**TEXT PASSAGE**
+===+
# HLA snow pushers?



## lawnboy2121 (Jan 25, 2007)

does anyone run HLA snowpushers. I am looking at a 8 ft 3500 series pusher for my skidsteer and wondering how they hold up. It is a bottom trip steel edge thanks


----------



## lawnboy2121 (Jan 25, 2007)

anyone rummimg them


----------



## South Paw (Sep 1, 2010)

I run an 8ft 3500 series on a caterpillar 257 track loader, works excellent, very sturdy, well built, scraps ice and compact snow down to asphalt with ease. 

The bottom is a steel trip edge, works well, its reversible, if your going to be doing alot of backdragging, make sure a back drag edge is mounted on it. 

In fact I just purchased another HLA similar with 8ft., that widens out 13 ft., hydraulic snow wing they call it.


----------



## lawnboy2121 (Jan 25, 2007)

what did u pay for the pusher ? I got quoted 2500 for the pusher


----------



## CGM Inc. (Dec 15, 2008)

We run snowwings and also have a straight blade, they are awesome!


----------



## SHAWZER (Feb 29, 2012)
+===+
**EXERCISE DESCRIPTION**
From the snow pusher thread, reproduce word for word the stretch that begins with "anyone rummimg them" and stops after "mounted on it.".

**DATASET EXTRACT**
+===+
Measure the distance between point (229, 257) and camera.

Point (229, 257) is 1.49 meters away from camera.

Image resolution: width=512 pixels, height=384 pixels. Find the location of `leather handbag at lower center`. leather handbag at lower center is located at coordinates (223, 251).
+===+
**TASK ANSWER**
anyone rummimg them


----------



## South Paw (Sep 1, 2010)

I run an 8ft 3500 series on a caterpillar 257 track loader, works excellent, very sturdy, well built, scraps ice and compact snow down to asphalt with ease. 

The bottom is a steel trip edge, works well, its reversible, if your going to be doing alot of backdragging, make sure a back drag edge is mounted on it.